The first lot at Sotheby’s The Now and Contemporary evening sale, Yu Nishimura’s 2020 work Pause, seems to come from the esteemed collection of Dallas collectors Howard and Cindy Rachofsky. The work was featured as part of the Allan Schwartzman-curated show “Open Storage: 25 Years Of Collecting” which ran from August 26, 2022 – April 29, 2023, at the Rachofskys’ contemporary art space in Dallas, The Warehouse. The Rachofsky’s did not return a request for comment, while a Sotheby’s spokesperson told ARTnews that “as a policy, we don’t comment on consignors’ identity since that’s confidential.”
While that was the only lot at Sotheby’s previously unearthed, a healthy rummage through the lots offered during Christie’s 20th Century evening sale was much more fruitful.
The Brant Foundation appeared again, this time as the most likely consignor of Dan Flavin’s 1964 work alternate diagonals of March 2, 1964 (to Don Judd). The piece, which is comprised of five daylight fluorescent lights is expected to sell for between $1 million and $2 million. Brant also appears to be behind the sale of a Roy Lichtenstein portrait of one of America’s illustrious Founding Fathers, George Washington (1962). The black and white portrait shows General Washington in a rather coy mood, a smirk drawn across the lips just above an impossibly square jaw. Whatever would Washington think of politics today? One can only guess.
Speaking of foundations, the Calder Foundation appears to be selling Alexander Calder’s radiant mobile Sumac VI (1952) with an estimate of $5 million to $7 million. The sheet metal and wire sculpture is painted in a deep red that brings to mind the crisp fall air and falling leaves of the season. Sumac VI was last publicly on view at Mnuchin Gallery in 2018.
An exquisite print of Ansel Adams’s Moonrise, Hernandez, New Mexico 1941 comes with an estimate of $400,000 to $600,000 and appears to come from the MFA Boston’s Lane Collection, a gift over 6,000 works made by William H. and Saundra Lane in 2012. (The museum features the work in its materials on the gift.) A recent sale at Sotheby’s, Ansel Adams: A Legacy | Photographs from the Meredith Collection, had a 100 percent sell-through rate which hints at increased interest in the photography market, especially in Adams’s work.

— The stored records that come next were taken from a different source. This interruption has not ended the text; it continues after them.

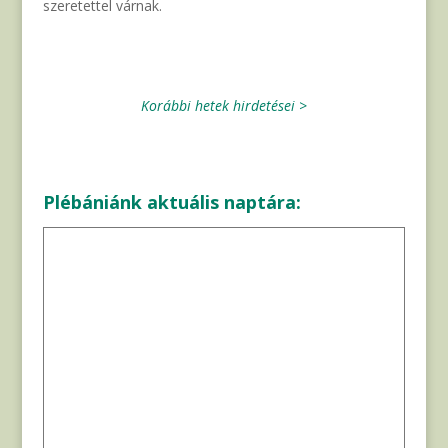
szeretettel várnak.
Korábbi hetek hirdetései >
Plébániánk aktuális naptára:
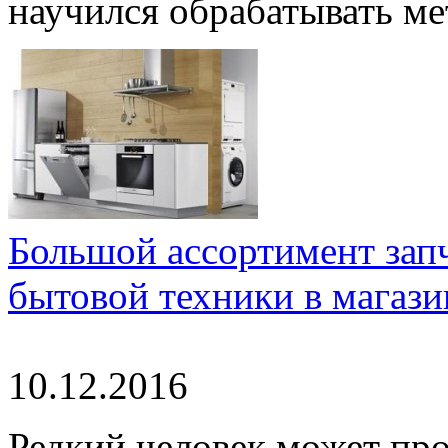
научился обрабатывать мет
Большой ассортимент запч
бытовой техники в магаз
10.12.2016
Редкий человек может пр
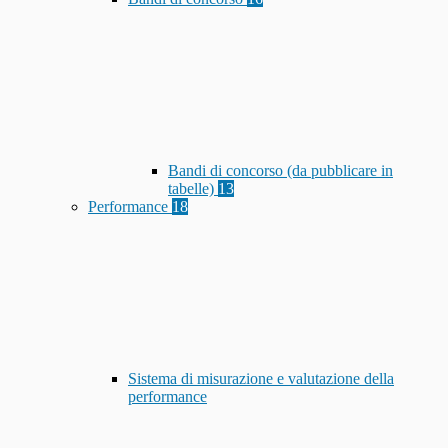
Bandi di concorso (da pubblicare in
tabelle)
13
Performance
18
Sistema di misurazione e valutazione della
performance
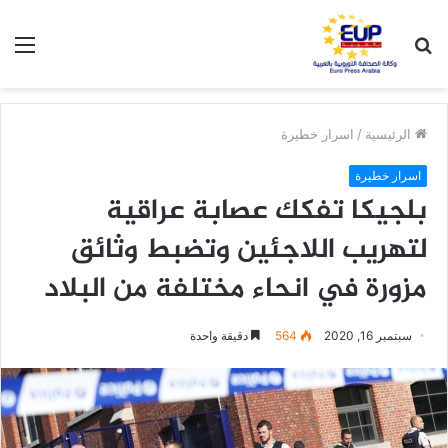
بحث
الق
عن
الرئيسية
/
اسرار خطيرة
اسرار خطيرة
بلجيكا تفكك عصابة عراقية
لتهريب اللاجئين وتضبط وثائق
مزورة في انحاء مختلفة من البلاد
سبتمبر 16, 2020
564
دقيقة واحدة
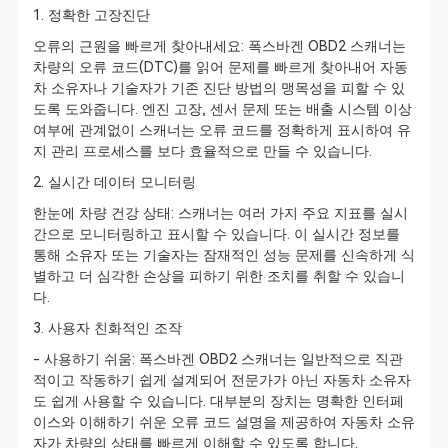
1. 정확한 고장진단
오류의 근원을 빠르게 찾아내세요: 폭스바겐 OBD2 스캐너는
차량의 오류 코드(DTC)를 읽어 문제를 빠르게 찾아내어 자동
차 소유자나 기술자가 기존 진단 방법의 맹목성을 피할 수 있
도록 도와줍니다. 엔진 고장, 센서 문제 또는 배출 시스템 이상
여부에 관계없이 스캐너는 오류 코드를 정확하게 표시하여 유
지 관리 프로세스를 보다 효율적으로 만들 수 있습니다.
2. 실시간 데이터 모니터링
한눈에 차량 건강 상태: 스캐너는 여러 가지 주요 지표를 실시
간으로 모니터링하고 표시할 수 있습니다. 이 실시간 정보를
통해 소유자 또는 기술자는 잠재적인 성능 문제를 신속하게 식
별하고 더 심각한 손상을 피하기 위한 조치를 취할 수 있습니
다.
3. 사용자 친화적인 조작
- 사용하기 쉬움: 폭스바겐 OBD2 스캐너는 일반적으로 직관
적이고 작동하기 쉽게 설계되어 전문가가 아닌 자동차 소유자
도 쉽게 사용할 수 있습니다. 대부분의 장치는 명확한 인터페
이스와 이해하기 쉬운 오류 코드 설명을 제공하여 자동차 소유
자가 차량의 상태를 빠르게 이해할 수 있도록 합니다.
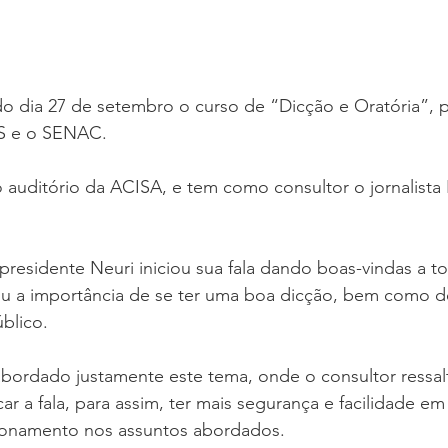
 do dia 27 de setembro o curso de “Dicção e Oratória”, p
S e o SENAC.
 auditório da ACISA, e tem como consultor o jornalista
 presidente Neuri iniciou sua fala dando boas-vindas a t
ou a importância de se ter uma boa dicção, bem como de
úblico.
abordado justamente este tema, onde o consultor ressal
ar a fala, para assim, ter mais segurança e facilidade em
ionamento nos assuntos abordados.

A 1976 painting by Susan Rothenberg, United States II that depicts the outline of a considerably large horse looks to have been put up for sale by ARTnews Top 200 collectors Don and Bettina Bryant. The picture, last exhibited in a 2022 Hall Art Foundation show, is a study in negatives: the steed’s front half is outlined in white on a black background, while its hind legs and haunch are outlined in black strokes on white. At 70 inches tall the picture is taller than your average Clydesdale, and while it carries a $1 million – $1.5 million estimate, more than ten times the price of a real show horse, it will cost considerably less to feed, water, and keep stabled.
Who says art isn’t a good investment? (The proposed consignors responded to a request for comment. Christie’s told ARTnews the don’t comment on clients.)
Additional reporting from Karen K. Ho, Harrison Jacobs, and Sarah Douglas.